Picture from Final Fantasy XIV

Like many who legitimately have PTSD (and unlike those who like to make light of how serious a mental health condition it really is, but that’s a rant for another day), there are things that’s people can talk about that will elicit a specific emotional reaction. Unfortunately, there is little I can do to control this reaction. I can try to control it, even attempting the cognitive behavioral therapy (CBT) techniques I’ve learned to try to control them. This doesn’t particularly work for me. I seem to function better on actually feeling whatever it is that I happen to be feeling at the time. It makes it easier to process feelings that I’m feeling than to try and subvert them.

I was recently triggered by an event at Burning Man. I didn’t go again this year for the same reasons I haven’t been capable to for years. It is costly to go. So, I didn’t see the event that made the news. And you know what, I didn’t have to. Instead a vast majority of my friends repeatedly talked about and posted the pictures of it. I didn’t need to be right there for it to be a triggering event because everyone else kept talking, regardless.

Suicide is a very delicate thing for me. It, in and of itself, can be incredibly triggering to me. And so, with seemingly everybody talking about it and not a lot of places for me to go for respite, I had to try to control how I was feeling. I managed to do it despite fighting off gluten sickness and exhaustion. I managed to do so for 6 days.

And on the seventh day I couldn’t fight anymore. I was tired. I felt emotionally worn out. And so, then I had to deal with emotions that I hadn’t for days.
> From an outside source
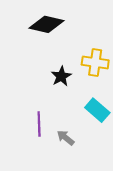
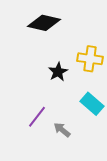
purple line: (39, 124) -> (37, 117), turned 40

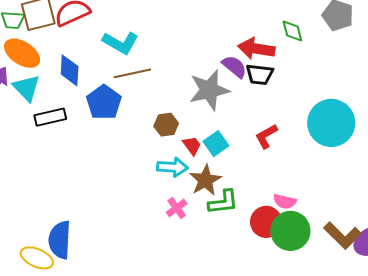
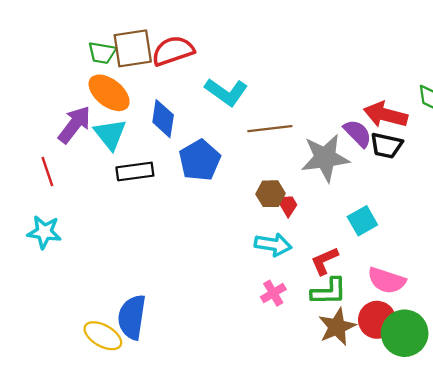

And when I do that, it often becomes much worse because I haven’t processed and started letting myself heal. Instead, I kept hurting myself. When it gets like that, I get past anger and vere into hopelessness. That’s where I was. It’s harder to dig myself out of there.
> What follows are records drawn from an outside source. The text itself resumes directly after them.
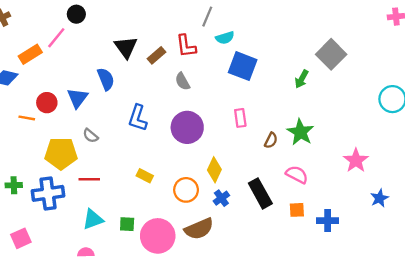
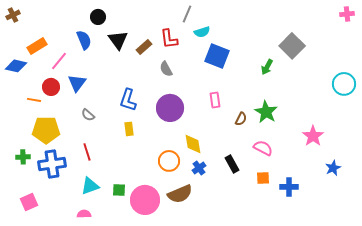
black circle: (76, 14) -> (98, 17), moved
pink line: (56, 38) -> (59, 61), moved
blue semicircle: (106, 79) -> (84, 40), moved
yellow pentagon: (61, 153) -> (46, 130), moved
yellow diamond: (214, 170) -> (193, 144), turned -35
yellow rectangle: (145, 176) -> (129, 129), moved, turned 56
red line: (89, 179) -> (87, 152), turned 72
black rectangle: (260, 193) -> (232, 164), size x0.7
One of the things that I have been incredibly proud of (and I think to a certain degree, rightfully so) is that as someone who’s been dealing with CPTSD as long as I have, I have nothing bad to show for it. I have almost all of the symptoms of it… and yet, I’m a largely functioning person. I work, I’m not an addict, I’ve never been arrested, I’m not a hooker, and more importantly, I’m still here.
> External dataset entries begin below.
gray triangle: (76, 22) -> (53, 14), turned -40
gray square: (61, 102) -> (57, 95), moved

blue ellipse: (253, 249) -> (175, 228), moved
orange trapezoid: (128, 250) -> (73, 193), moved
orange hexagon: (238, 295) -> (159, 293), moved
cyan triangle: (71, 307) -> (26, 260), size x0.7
As time goes on, that starts making it harder and harder. The desire to find ways to stop this pain becomes more appealing. Who wouldn’t want to be able to step out of the trauma-filled haze in order to feel better? I find escapism increasingly desirable.

And yet I still have yet to give in. Thankfully I have a ray of light. The FDA has found Ecstasy to be a breakthrough treatment for people like me. This is great because that mans they can study it more. But that means that treatment is still out of reach for a while.

In the meantime, what can I do?

I have no clue. Try to avoid Facebook more? I don’t know if I have a good answer for that. I shouldn’t have to. I also shouldn’t have to see people repeatedly posting articles with pictures of someone who decided to take their own life either. It would be great if everyone was sensitive to the emotional needs of each other. That’s also increasingly not the world we live in. So, I’ll feel and deal with my anger, my rage, my hopelessness, the hole in my heart that should have been filled by parents who loved me. I know that I’m broken. I feel lucky to have found people who want to help and by people who accept me as family. It’s that which gives me hope and keeps me going.